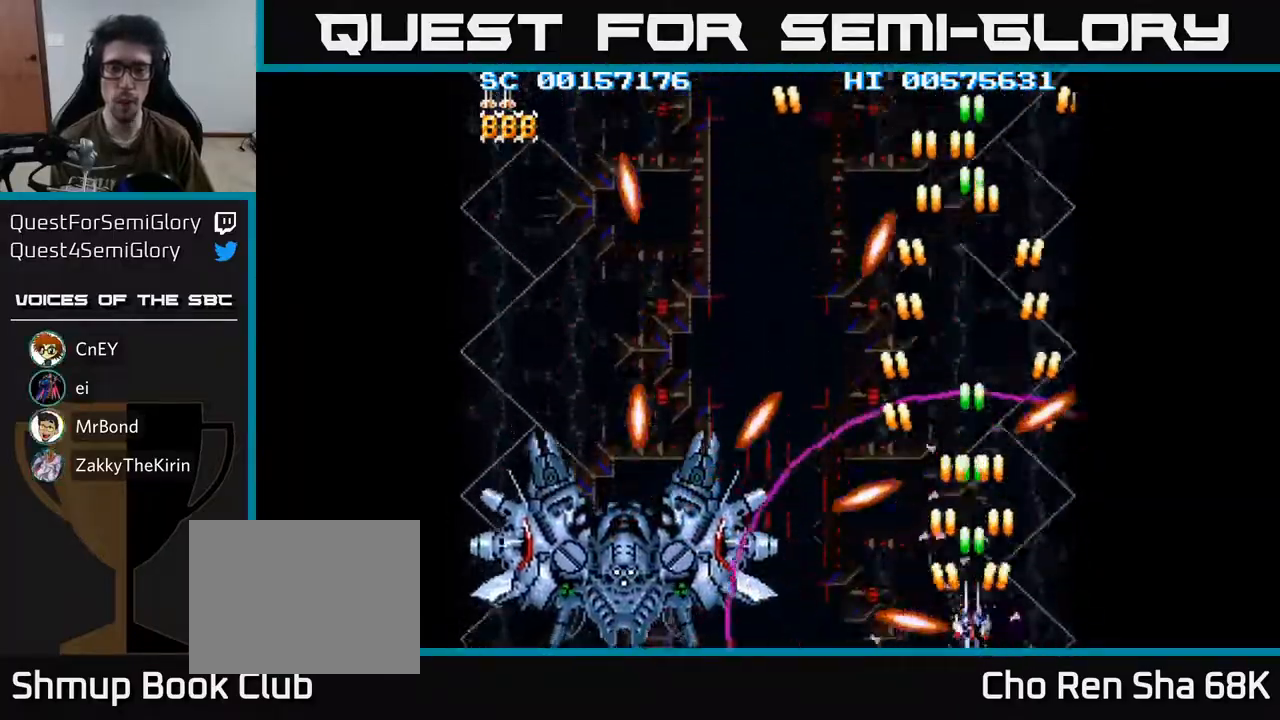
{"buttons": ["A", "DPAD_UP", "DPAD_LEFT"], "left_stick": "center", "right_stick": "center", "events": [[150, "DPAD_UP", "up"], [167, "DPAD_RIGHT", "up"], [400, "DPAD_UP", "down"], [433, "DPAD_LEFT", "down"]]}
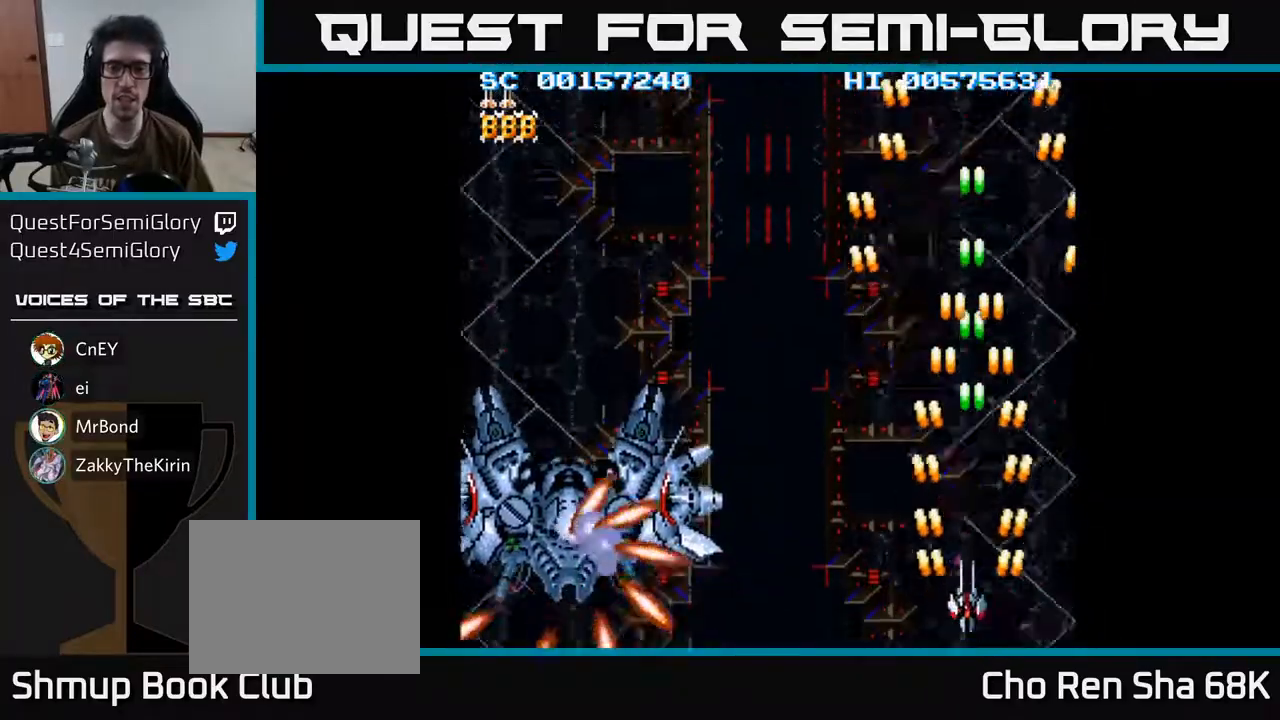
{"buttons": ["A", "DPAD_DOWN"], "left_stick": "center", "right_stick": "center", "events": [[100, "DPAD_UP", "up"], [467, "DPAD_DOWN", "down"], [500, "DPAD_LEFT", "up"]]}
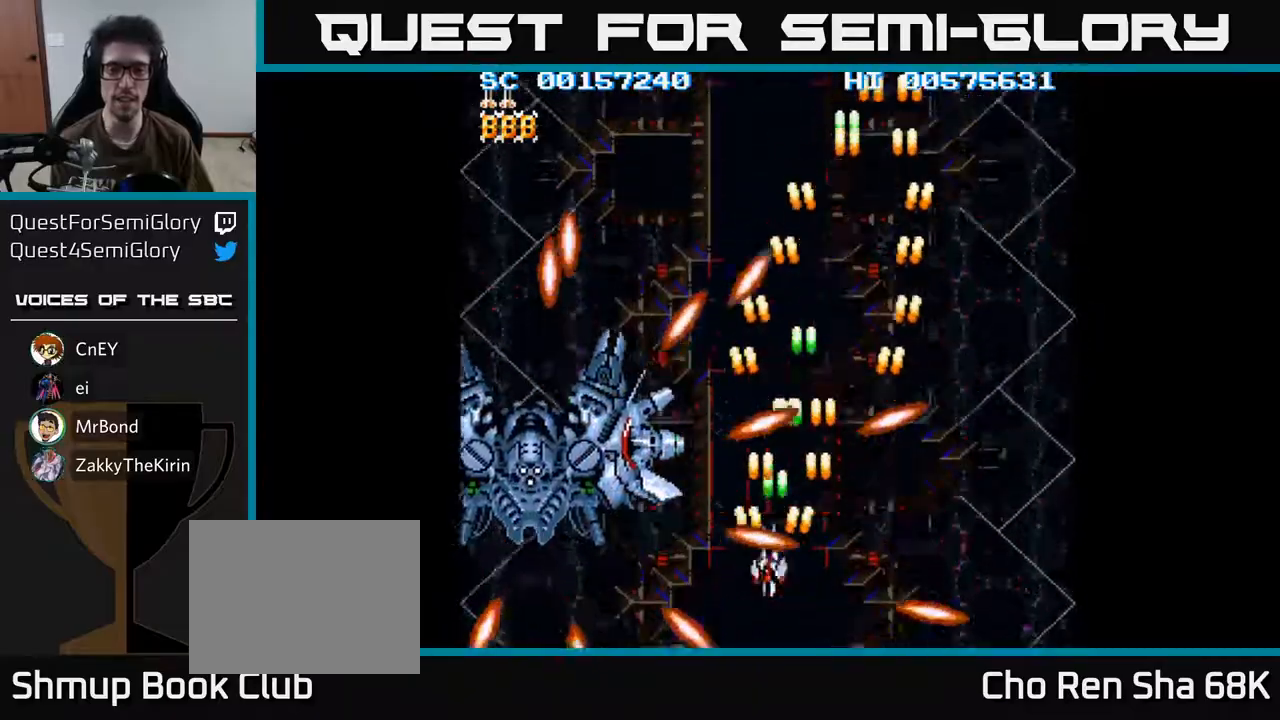
{"buttons": ["A", "DPAD_LEFT"], "left_stick": "center", "right_stick": "center", "events": [[33, "DPAD_RIGHT", "down"], [100, "DPAD_RIGHT", "up"], [133, "DPAD_LEFT", "down"], [167, "DPAD_DOWN", "up"], [400, "DPAD_DOWN", "down"], [417, "DPAD_LEFT", "up"], [450, "DPAD_LEFT", "down"], [467, "DPAD_DOWN", "up"]]}
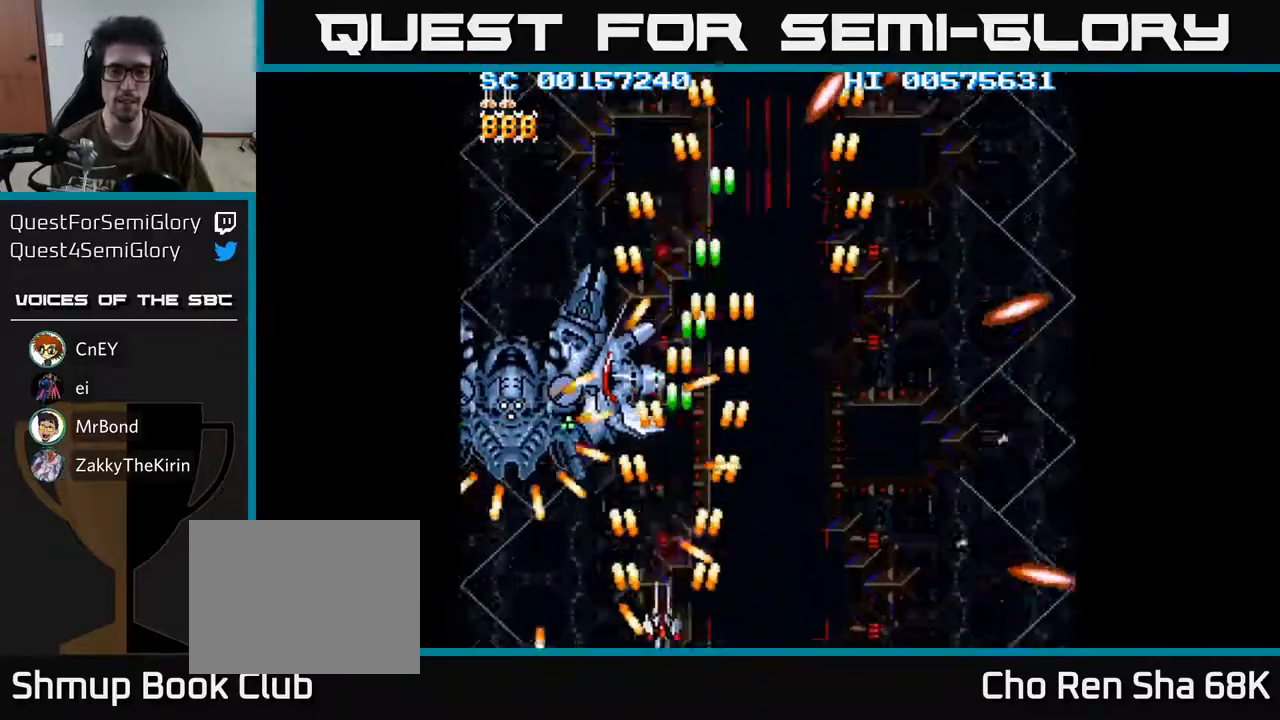
{"buttons": ["A", "DPAD_LEFT"], "left_stick": "center", "right_stick": "center", "events": [[17, "DPAD_LEFT", "up"], [83, "DPAD_LEFT", "down"], [83, "DPAD_UP", "down"], [183, "DPAD_UP", "up"], [233, "DPAD_LEFT", "up"], [233, "DPAD_RIGHT", "down"], [433, "DPAD_RIGHT", "up"], [483, "DPAD_LEFT", "down"]]}
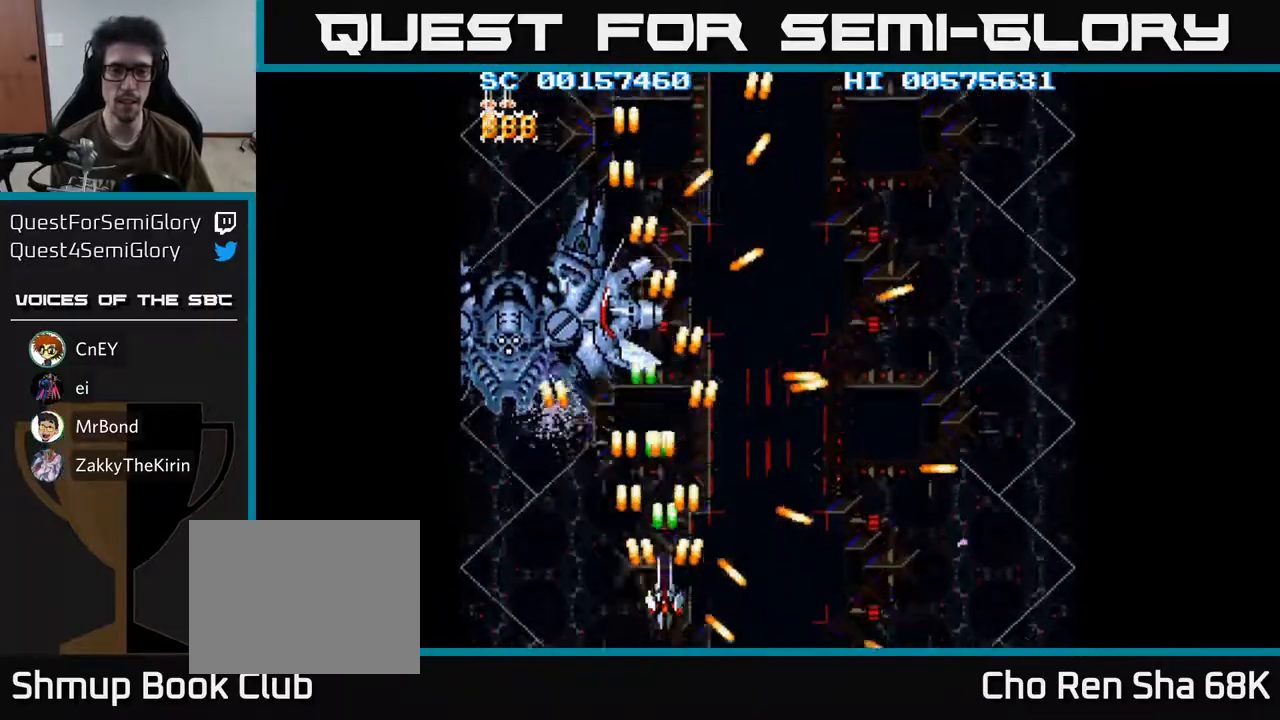
{"buttons": ["A"], "left_stick": "center", "right_stick": "center", "events": [[100, "DPAD_DOWN", "down"], [117, "DPAD_LEFT", "up"], [233, "DPAD_DOWN", "up"]]}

• **TASK STATEMENT**: Please print the entries exactly as they stand. Images are not part of the copy.

• **OUTPUT BELOW**:
{"buttons": ["A", "DPAD_UP", "DPAD_LEFT"], "left_stick": "center", "right_stick": "center", "events": [[150, "DPAD_UP", "up"], [167, "DPAD_RIGHT", "up"], [400, "DPAD_UP", "down"], [433, "DPAD_LEFT", "down"]]}
{"buttons": ["A", "DPAD_DOWN"], "left_stick": "center", "right_stick": "center", "events": [[100, "DPAD_UP", "up"], [467, "DPAD_DOWN", "down"], [500, "DPAD_LEFT", "up"]]}
{"buttons": ["A", "DPAD_LEFT"], "left_stick": "center", "right_stick": "center", "events": [[33, "DPAD_RIGHT", "down"], [100, "DPAD_RIGHT", "up"], [133, "DPAD_LEFT", "down"], [167, "DPAD_DOWN", "up"], [400, "DPAD_DOWN", "down"], [417, "DPAD_LEFT", "up"], [450, "DPAD_LEFT", "down"], [467, "DPAD_DOWN", "up"]]}
{"buttons": ["A", "DPAD_LEFT"], "left_stick": "center", "right_stick": "center", "events": [[17, "DPAD_LEFT", "up"], [83, "DPAD_LEFT", "down"], [83, "DPAD_UP", "down"], [183, "DPAD_UP", "up"], [233, "DPAD_LEFT", "up"], [233, "DPAD_RIGHT", "down"], [433, "DPAD_RIGHT", "up"], [483, "DPAD_LEFT", "down"]]}
{"buttons": ["A"], "left_stick": "center", "right_stick": "center", "events": [[100, "DPAD_DOWN", "down"], [117, "DPAD_LEFT", "up"], [233, "DPAD_DOWN", "up"]]}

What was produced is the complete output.